Effectiveness of prescribed burning at mitigating wildfire impacts was assessed base on area burnt and four management values: house loss, loss of human life, length of powerline damaged and length of road damaged. Area burnt was a direct output from the fire behaviour simulations. The probability of house loss was calculated as a function of predicted ember density, flame length and convection as presented in59. House loss was calculated per 180-m model grid cell and then multiplied by the number of houses in that grid cell to estimate the number of houses lost per fire. Statistical loss of human life was based on house loss (using the house loss function), the number of houses exposed (using simulation output) and the number of people exposed to fire60. House location and population density data were derived from national datasets (61, Australian Bureau of Statistics) and combined to give the total number of people exposed to fire. Road and powerline location data was supplied by the NSW Department of Planning and Environment. In the absence of empirical data a simple threshold of 10,000 kW/m was used to classify roads or powerlines within each 180-m grid cell as damaged by fire or not. Impacts were estimated from simulation output and the datasets described above, resulting in a distribution of area burnt and impacts on the four management values, corresponding to different weather, treatment and ignition scenarios.

Risk estimation

Building on previous studies15,57, a Bayesian Decision Networks (BDN) approach was used to generate residual risk estimates and hence evaluate the risk mitigation available from prescribed burning. We adopted the recommendations of Marcot et al.62 and Chen and Pollino63 in designing our BDN. A conceptual model was adapted from previous studies of fire management64 and used to create an influence diagram. In this model fire weather affected ignition probability; fire weather and treatment option (a decision node) affected the distribution of fire sizes; and fire weather, fire size and fire management affected the amount of loss for a given management value. To translate the influence diagram into risk estimates, probability distribution tables were populated for the fire weather node (based on weather station data) and the fire size and management value impact nodes (based on the impact estimation step described above) of the BDN. The BDN then generated output values for each of the different prescribed burning treatment scenarios, based on the influence diagram.

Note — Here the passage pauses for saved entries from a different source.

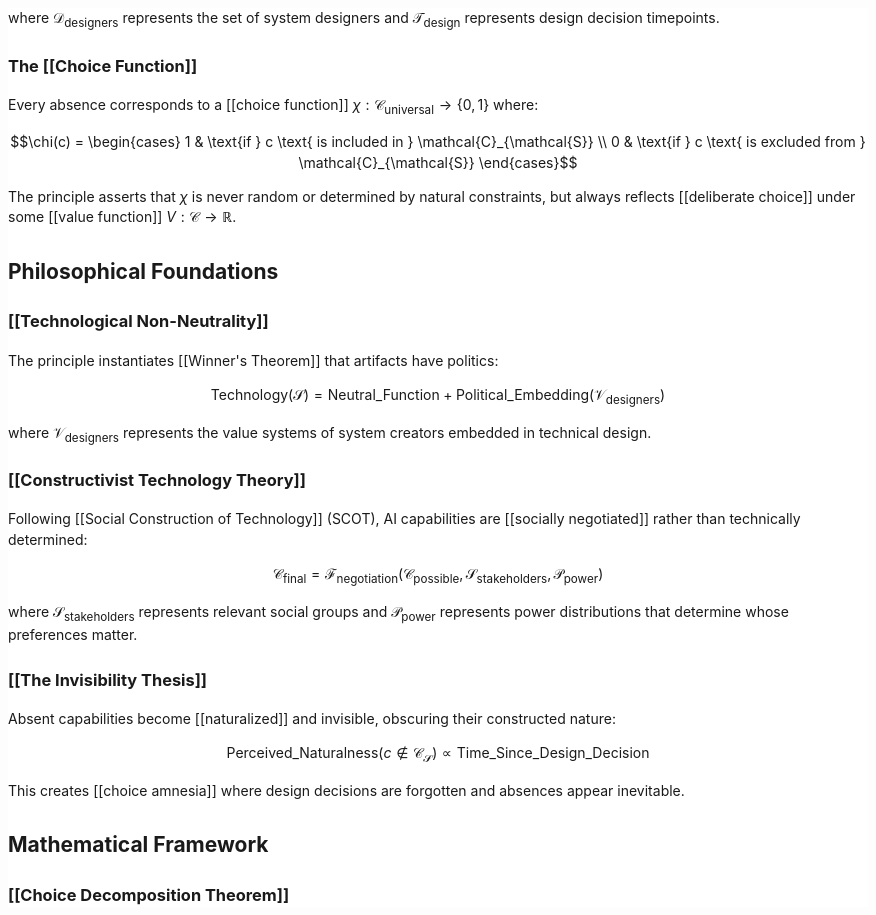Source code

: where $\mathcal{D}_{\text{designers}}$ represents the set of system designers and $\mathcal{T}_{\text{design}}$ represents design decision timepoints.

### The [[Choice Function]]

Every absence corresponds to a [[choice function]] $\chi: \mathcal{C}_{\text{universal}} \rightarrow \{0, 1\}$ where:

$$\chi(c) = \begin{cases}
1 & \text{if } c \text{ is included in } \mathcal{C}_{\mathcal{S}} \\
0 & \text{if } c \text{ is excluded from } \mathcal{C}_{\mathcal{S}}
\end{cases}$$

The principle asserts that $\chi$ is never random or determined by natural constraints, but always reflects [[deliberate choice]] under some [[value function]] $V: \mathcal{C} \rightarrow \mathbb{R}$.

## Philosophical Foundations

### [[Technological Non-Neutrality]]

The principle instantiates [[Winner's Theorem]] that artifacts have politics:

$$\text{Technology}(\mathcal{S}) = \text{Neutral\_Function} + \text{Political\_Embedding}(\mathcal{V}_{\text{designers}})$$

where $\mathcal{V}_{\text{designers}}$ represents the value systems of system creators embedded in technical design.

### [[Constructivist Technology Theory]]

Following [[Social Construction of Technology]] (SCOT), AI capabilities are [[socially negotiated]] rather than technically determined:

$$\mathcal{C}_{\text{final}} = \mathcal{F}_{\text{negotiation}}(\mathcal{C}_{\text{possible}}, \mathcal{S}_{\text{stakeholders}}, \mathcal{P}_{\text{power}})$$

where $\mathcal{S}_{\text{stakeholders}}$ represents relevant social groups and $\mathcal{P}_{\text{power}}$ represents power distributions that determine whose preferences matter.

### [[The Invisibility Thesis]]

Absent capabilities become [[naturalized]] and invisible, obscuring their constructed nature:

$$\text{Perceived\_Naturalness}(c \not\in \mathcal{C}_{\mathcal{S}}) \propto \text{Time\_Since\_Design\_Decision}$$

This creates [[choice amnesia]] where design decisions are forgotten and absences appear inevitable.

## Mathematical Framework

### [[Choice Decomposition Theorem]]

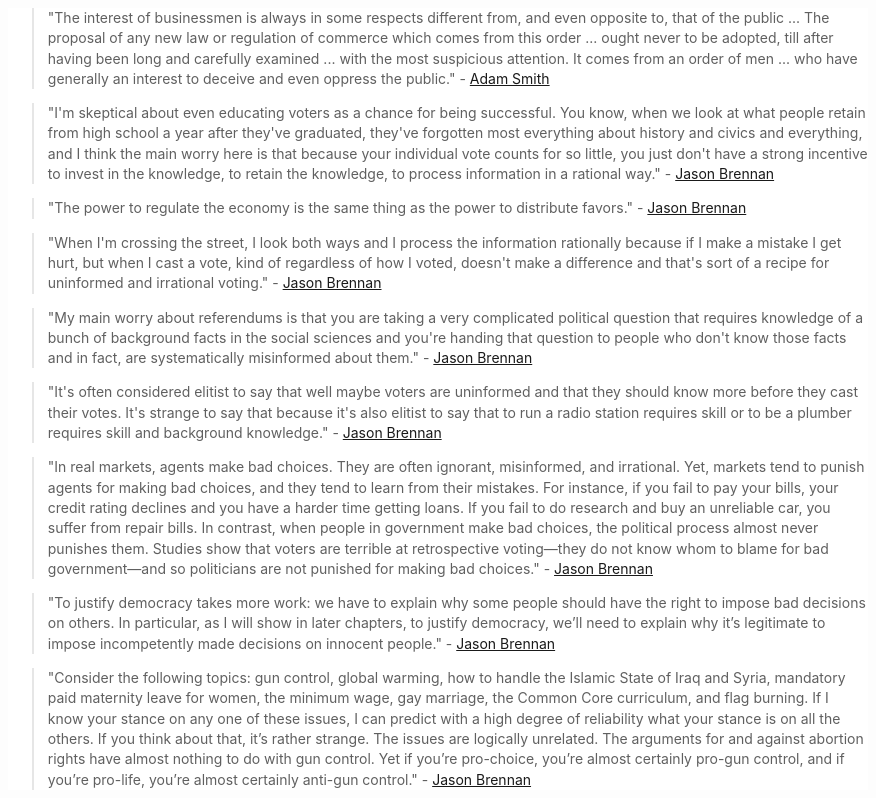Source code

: 




> "The interest of businessmen is always in some respects different from, and even opposite to, that of the public ... The proposal of any new law or regulation of commerce which comes from this order ... ought never to be adopted, till after having been long and carefully examined ... with the most suspicious attention. It comes from an order of men ... who have generally an interest to deceive and even oppress the public." - [Adam Smith](https://www.azquotes.com/quote/1312483)



> "I'm skeptical about even educating voters as a chance for being successful. You know, when we look at what people retain from high school a year after they've graduated, they've forgotten most everything about history and civics and everything, and I think the main worry here is that because your individual vote counts for so little, you just don't have a strong incentive to invest in the knowledge, to retain the knowledge, to process information in a rational way." - [Jason Brennan](https://www.azquotes.com/quote/1527215)

> "The power to regulate the economy is the same thing as the power to distribute favors." - [Jason Brennan](https://www.azquotes.com/quote/935058)

> "When I'm crossing the street, I look both ways and I process the information rationally because if I make a mistake I get hurt, but when I cast a vote, kind of regardless of how I voted, doesn't make a difference and that's sort of a recipe for uninformed and irrational voting." - [Jason Brennan](https://www.azquotes.com/quote/1527211)

> "My main worry about referendums is that you are taking a very complicated political question that requires knowledge of a bunch of background facts in the social sciences and you're handing that question to people who don't know those facts and in fact, are systematically misinformed about them." - [Jason Brennan](https://www.azquotes.com/quote/1527209)

> "It's often considered elitist to say that well maybe voters are uninformed and that they should know more before they cast their votes. It's strange to say that because it's also elitist to say that to run a radio station requires skill or to be a plumber requires skill and background knowledge." - [Jason Brennan](https://www.azquotes.com/quote/1527212)

> "In real markets, agents make bad choices. They are often ignorant, misinformed, and irrational. Yet, markets tend to punish agents for making bad choices, and they tend to learn from their mistakes. For instance, if you fail to pay your bills, your credit rating declines and you have a harder time getting loans. If you fail to do research and buy an unreliable car, you suffer from repair bills. In contrast, when people in government make bad choices, the political process almost never punishes them. Studies show that voters are terrible at retrospective voting—they do not know whom to blame for bad government—and so politicians are not punished for making bad choices." - [Jason Brennan](https://www.goodreads.com/quotes/1423301-in-real-markets-agents-make-bad-choices-they-are-often)

> "To justify democracy takes more work: we have to explain why some people should have the right to impose bad decisions on others. In particular, as I will show in later chapters, to justify democracy, we’ll need to explain why it’s legitimate to impose incompetently made decisions on innocent people." - [Jason Brennan](https://www.goodreads.com/quotes/8273853-to-justify-democracy-takes-more-work-we-have-to-explain)

> "Consider the following topics: gun control, global warming, how to handle the Islamic State of Iraq and Syria, mandatory paid maternity leave for women, the minimum wage, gay marriage, the Common Core curriculum, and flag burning. If I know your stance on any one of these issues, I can predict with a high degree of reliability what your stance is on all the others. If you think about that, it’s rather strange. The issues are logically unrelated. The arguments for and against abortion rights have almost nothing to do with gun control. Yet if you’re pro-choice, you’re almost certainly pro-gun control, and if you’re pro-life, you’re almost certainly anti-gun control." - [Jason Brennan](https://www.goodreads.com/quotes/10276398-consider-the-following-topics-gun-control-global-warming-how-to)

Continuous data were discretised on a log scale across the range of values iteratively to get a relatively even distribution across non-zero values. For each FFDI category, we calculated the average maximum daily FFDI during the fire season for each study area, using the same weather station data used to drive PHOENIX. FFDI values were then separated into fire days (fire recorded within 200 km of the weather station) and non-fire days. The relative frequency of fire days was then used to drive ignitions in the BDN. Raw risk values were the expected node likelihoods for area burnt, house loss, life loss, length of powerline damaged and length of road damaged. These raw values were converted into residual risk values by dividing them by the risk value associated with the zero edge, zero landscape treatment scenario. These risks can be validly compared between regions because they reflect the observed distribution of fire weather conditions in each area. Further details of fire behaviour simulations, impact estimation and risk estimation can be found in15,57.